وَلَا يَتَمَنَّوْنَهُ أَبَدًا بِمَا قَدَّمَتْ أَيْدِيهِمْ وَاللَّهُ عَلِيمٌ بِالظَّالِمِينَ
Ve lâ yetemennevnehû ebeden bi mâ kaddemet eydîhim, vallâhu alîmun biz zâlimîn(zâlimîne).
ve lâ yetemennevne-hû | : ve onu temenni edemezler |
ebeden | : ebediyyen, hiçbir zaman |
bi mâ | : dolayısıyla, sebebiyle |
kaddemet | : takdim ettiler |
eydî-him | : onların elleri |
ve allâhu | : ve Allah |
alîmun | : en iyi bilen |
bi ez zâlimîne | : zalimleri |
Diyanet İşleri = Ama onlar, daha evvel yaptıklarından dolayı asla ölümü istemezler.

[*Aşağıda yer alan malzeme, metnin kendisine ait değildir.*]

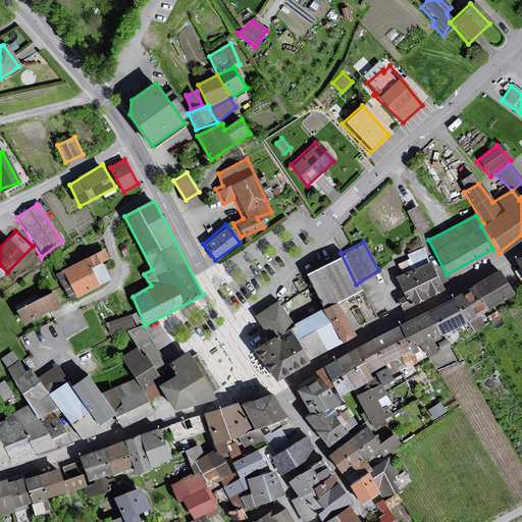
[(101,248),(56,269),(71,298),(94,284),(85,266),(105,259),(101,248)]
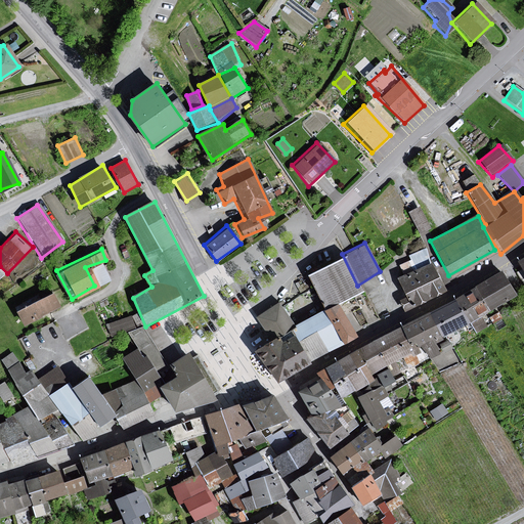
[(342,254),(302,274),(321,310),(335,303),(360,293),(357,286),(342,254)]
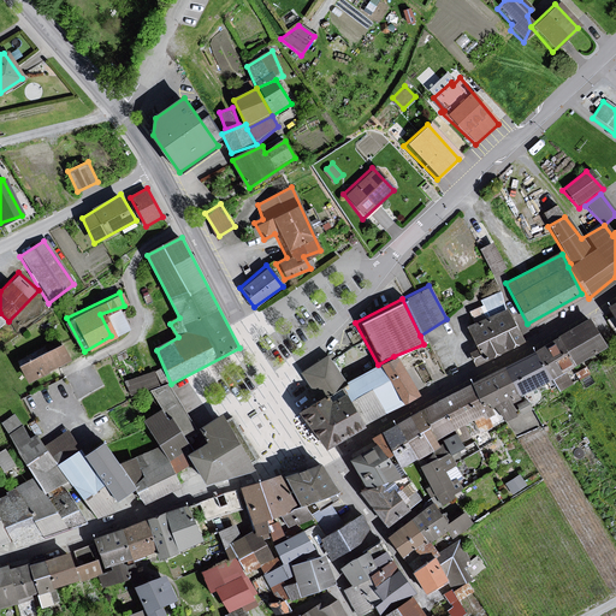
[(615,298),(602,308),(615,329),(615,298)]
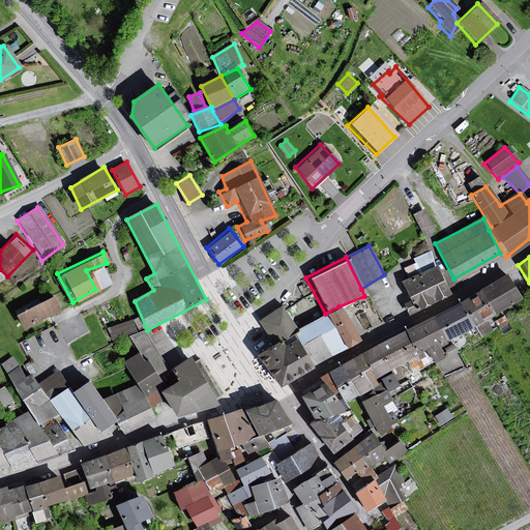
[(434,265),(399,281),(409,302),(416,308),(449,292),(434,265)]
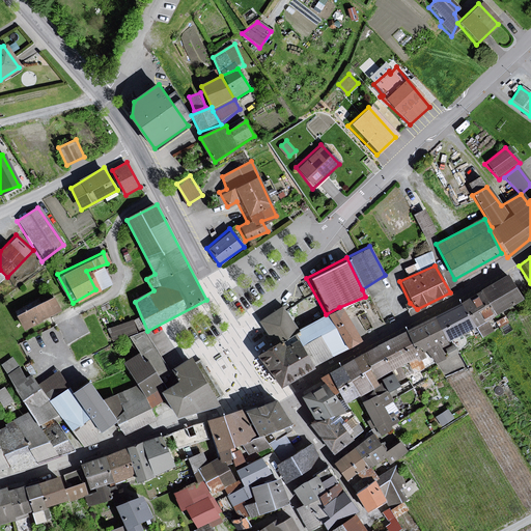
[(401,330),(412,357),(418,360),(425,355),(437,364),(444,360),(437,346),(522,299),(505,274),(469,296),(401,330)]
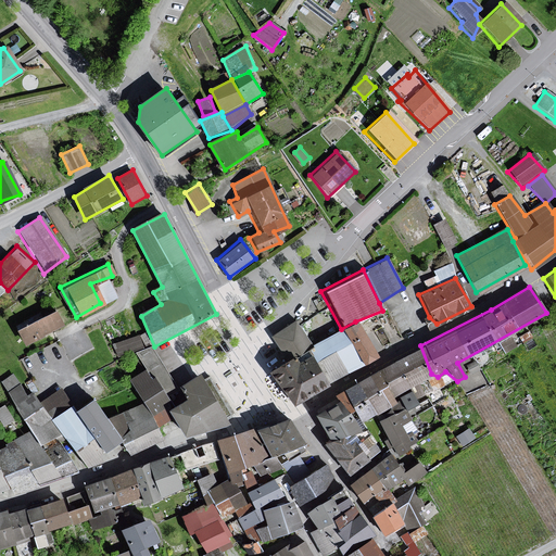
[(51,310),(10,330),(20,345),(59,323),(51,310)]
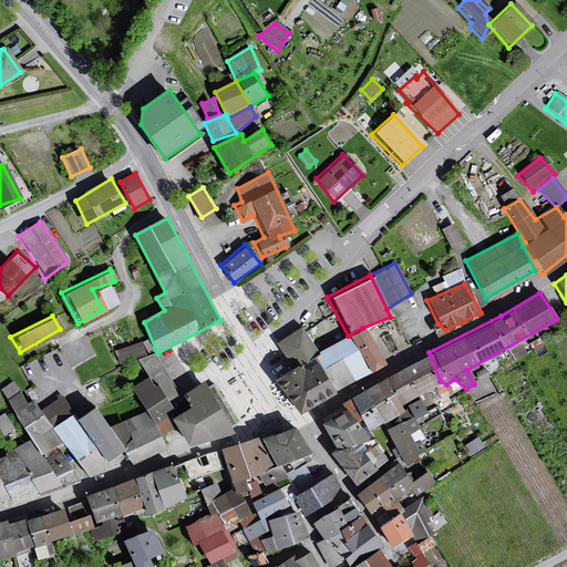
[(300,327),(274,343),(287,369),(296,363),(312,353),(318,351),(300,327)]
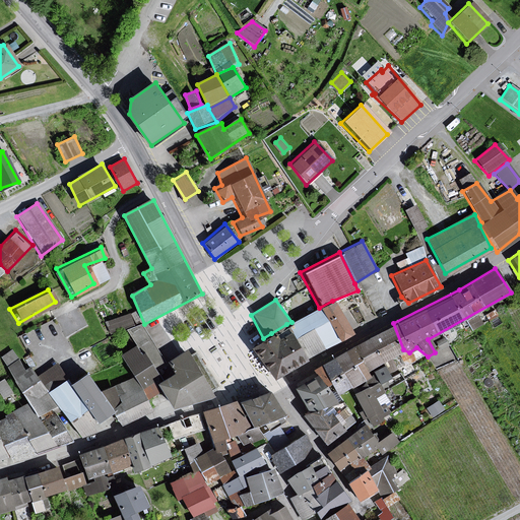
[(291,322),(286,324),(302,360),(351,333),(332,301),(319,308),(291,322)]
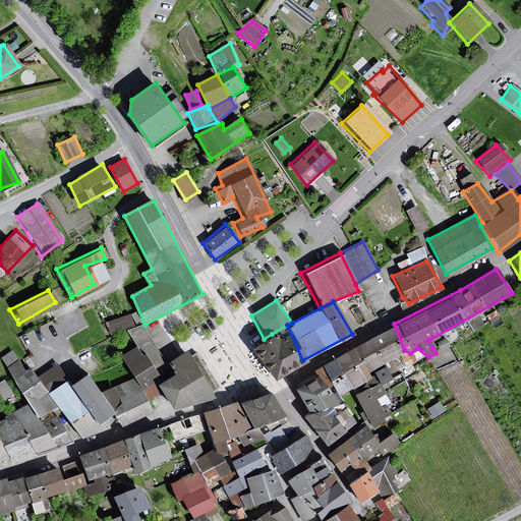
[(133,312),(107,319),(110,331),(136,325),(133,312)]
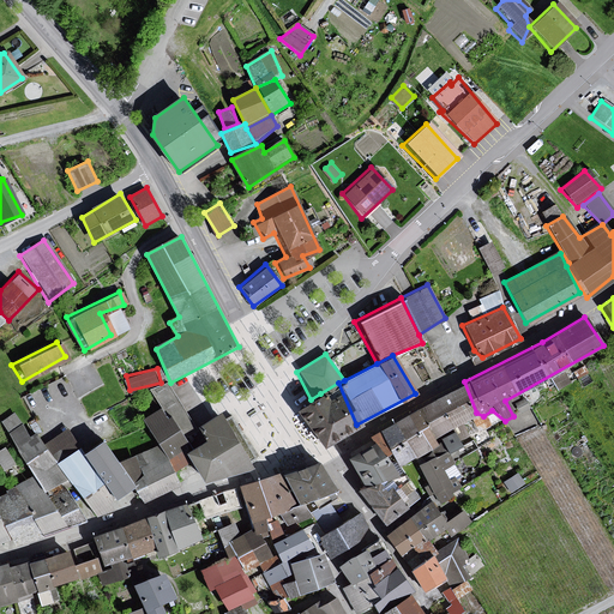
[(464,381),(415,408),(433,439),(476,413),(464,381)]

Allah, zalimleri hakkıyla bilir.
Abdulbaki Gölpınarlı = Ve ebedîyen istiyemezler onu, elleriyle hazırladıkları şeyler yüzünden ve Allah, zâlimleri bilir.
Abdullah Parlıyan = O Yahudiler elleriyle işledikleri kötü işler yüzünden, ölümü asla temenni etmezler ve Allah bunlar gibi yaratılış gayesi dışında yaşayanları hakkıyla bilendir.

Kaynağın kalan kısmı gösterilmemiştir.